BEGIN Passage to read

On July 8, a panel of Ninth Circuit Judges upheld a decision from the District of Montana that ruled in favor of tribal nations and conservation groups that were fighting for grizzly bears to remain protected under the Endangered Species Act (ESA). The Appeals Court affirmed the district court’s orders remanding to the U.S. Fish & Wildlife Services (FWS) for further consideration of several issues concerning its 2017 ruling removing grizzly bears from the endangered species list.
Appellees, Crow Indian Tribe, Creek Sioux Tribe, Northern Cheyenne Tribe, along with other tribal nations and conservation groups such as the Sierra Club, originally sued the Department of Interior (DOI) and the FWS for their delisting of grizzly bears that took away key protections under the ESA. After that 2017 ruling, Montana and Wyoming were going to allow a certain number of grizzly bears to be legally hunted outside national parks, which triggered many of the suits that were eventually consolidated. The Appellants, DOI and FWS appealed the district court’s decision remanding its 2017 ruling.
The opinion, by Circuit Judge Mary M. Schroeder, began with a quote from the University of Montana Fight Song: “And the squeal of the pig will float through the air; From the tummy of the grizzly bear.” She then noted how one of the original goals of the ESA was to protect grizzly bears, “an iconic symbol of the Rocky Mountain west.”
In its argument to support its 2017 ruling, the FWS concluded that genetic diversity concerns “do not pose a threat” to the Yellowstone grizzly population. However, from its 2007 ruling on grizzly bears, it found “based on the best available science” that Yellowstone grizzly’s long-term genetic diversity would be threatened if bears from other ecosystems did not migrate into the Greater Yellowstone Ecosystem. Additionally, the FWS Conservation Strategy included a recommendation that bears outside the ecosystem be relocated if no natural connectivity between grizzly bear ecosystems occurred. The district court held the FWS acted contrary to the best available science and provided little reasoning from its departure from its earlier findings. On appeal, the FWS argued the studies in the record supported there is no threat to the grizzly’s genetic diversity and no need for relocating bears, but the panel said those studies only supported the short-term, not the long-term.

END Passage to read
BEGIN Dataset extract

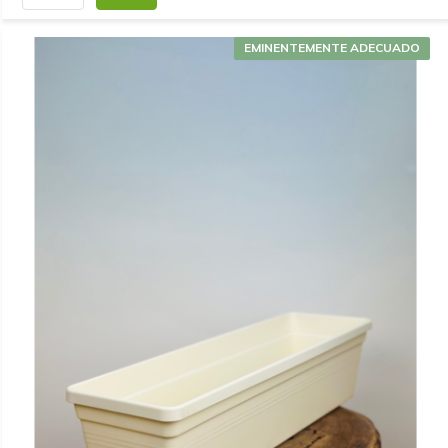
EMINENTEMENTE ADECUADO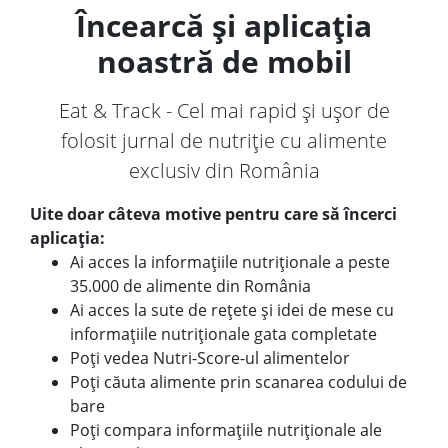
Încearcă și aplicația
noastră de mobil
Eat & Track - Cel mai rapid și ușor de
folosit jurnal de nutriție cu alimente
exclusiv din România
Uite doar câteva motive pentru care să încerci
aplicația:
Ai acces la informațiile nutriționale a peste
35.000 de alimente din România
Ai acces la sute de rețete și idei de mese cu
informațiile nutriționale gata completate
Poți vedea Nutri-Score-ul alimentelor
Poți căuta alimente prin scanarea codului de
bare
Poți compara informațiile nutriționale ale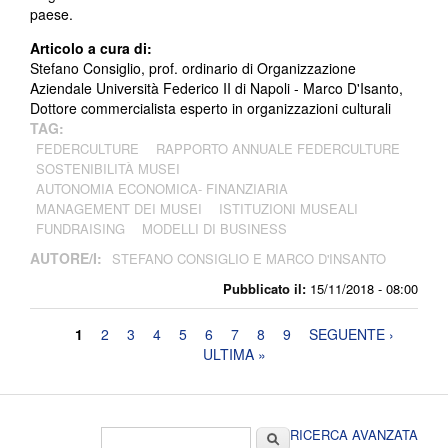
paese.
Articolo a cura di:
Stefano Consiglio, prof. ordinario di Organizzazione
Aziendale Università Federico II di Napoli - Marco D'Isanto,
Dottore commercialista esperto in organizzazioni culturali
TAG:
FEDERCULTURE
RAPPORTO ANNUALE FEDERCULTURE
SOSTENIBILITÀ MUSEI
AUTONOMIA ECONOMICA- FINANZIARIA
MANAGEMENT DEI MUSEI
ISTITUZIONI MUSEALI
FUNDRAISING
MODELLI DI BUSINESS
AUTORE/I:
STEFANO CONSIGLIO E MARCO D'INSANTO
Pubblicato il:
15/11/2018 - 08:00
Pagine
1
2
3
4
5
6
7
8
9
SEGUENTE ›
ULTIMA »
Form di ricerca
Cerca
RICERCA AVANZATA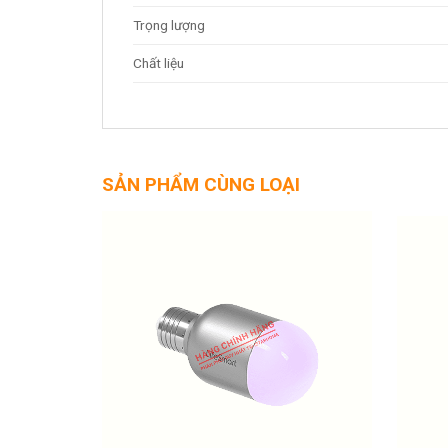
Trọng lượng
Chất liệu
SẢN PHẨM CÙNG LOẠI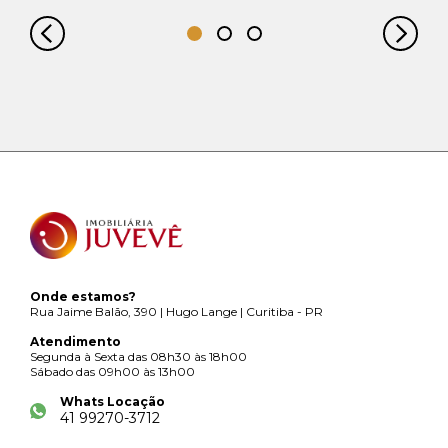
Onde estamos?
Rua Jaime Balão, 390 | Hugo Lange | Curitiba - PR
Atendimento
Segunda à Sexta das 08h30 às 18h00
Sábado das 09h00 às 13h00
Whats Locação
41 99270-3712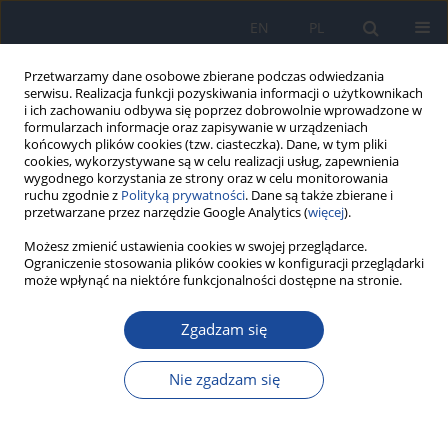
EN
PL
Przetwarzamy dane osobowe zbierane podczas odwiedzania
serwisu. Realizacja funkcji pozyskiwania informacji o użytkownikach
i ich zachowaniu odbywa się poprzez dobrowolnie wprowadzone w
formularzach informacje oraz zapisywanie w urządzeniach
końcowych plików cookies (tzw. ciasteczka). Dane, w tym pliki
cookies, wykorzystywane są w celu realizacji usług, zapewnienia
wygodnego korzystania ze strony oraz w celu monitorowania
ruchu zgodnie z
Polityką prywatności
. Dane są także zbierane i
przetwarzane przez narzędzie Google Analytics (
więcej
).
Słowo kluczowe
pediculicides
Możesz zmienić ustawienia cookies w swojej przeglądarce.
Ograniczenie stosowania plików cookies w konfiguracji przeglądarki
może wpłynąć na niektóre funkcjonalności dostępne na stronie.
Występowanie wszawicy głowowej i jej
Zgadzam się
zwalczanie w domach dziecka w wybranych
województwach Polski w latach 2007-2009
Nie zgadzam się
B. Sawicka
,
E. Mikulak
,
A. Gliniewicz
Przegl Epidemiol 2011;65(4):669-674
Statystyki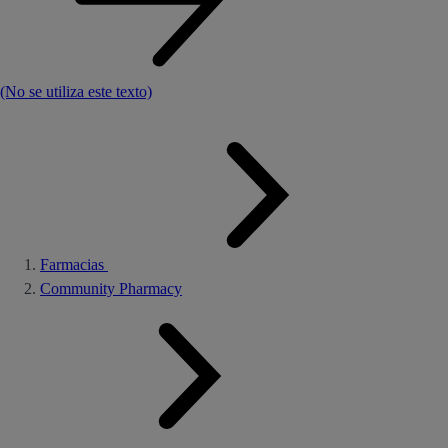
(No se utiliza este texto)
Farmacias
Community Pharmacy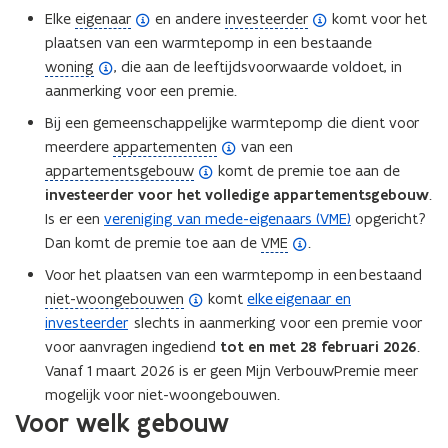
(
(
Elke
eigenaar
en andere
investeerder
komt voor het
o
o
plaatsen van een warmtepomp in een bestaande
(
p
p
woning
, die aan de leeftijdsvoorwaarde voldoet, in
o
e
e
aanmerking voor een premie.
p
n
n
Bij een gemeenschappelijke warmtepomp die dient voor
e
d
d
(
meerdere
appartementen
van een
n
e
e
(
o
appartementsgebouw
komt de premie toe aan de
d
f
f
o
p
investeerder voor het volledige appartementsgebouw
.
e
i
i
p
e
Is er een
vereniging van mede-eigenaars (VME)
opgericht?
f
n
n
e
n
(
Dan komt de premie toe aan de
VME
.
i
i
i
n
d
o
Voor het plaatsen van een warmtepomp in een bestaand
n
t
t
d
e
p
(
niet-woongebouwen
komt
elke eigenaar en
i
i
i
e
f
e
o
investeerder
slechts in aanmerking voor een premie voor
t
e
e
f
i
n
p
voor aanvragen ingediend
tot en met 28 februari 2026
.
i
)
)
i
n
d
e
Vanaf 1 maart 2026 is er geen Mijn VerbouwPremie meer
e
n
i
e
n
mogelijk voor niet-woongebouwen.
)
i
t
f
Voor welk gebouw
d
t
i
i
e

END Dataset extract

## Your objective
Rewrite the stretch from "On July 8, a" through "endangered species list." in the text on the grizzly bear ruling, changing "Appeals Court" to "Court of Appeals".

## Output for this task
On July 8, a panel of Ninth Circuit Judges upheld a decision from the District of Montana that ruled in favor of tribal nations and conservation groups that were fighting for grizzly bears to remain protected under the Endangered Species Act (ESA). The Court of Appeals affirmed the district court’s orders remanding to the U.S. Fish & Wildlife Services (FWS) for further consideration of several issues concerning its 2017 ruling removing grizzly bears from the endangered species list.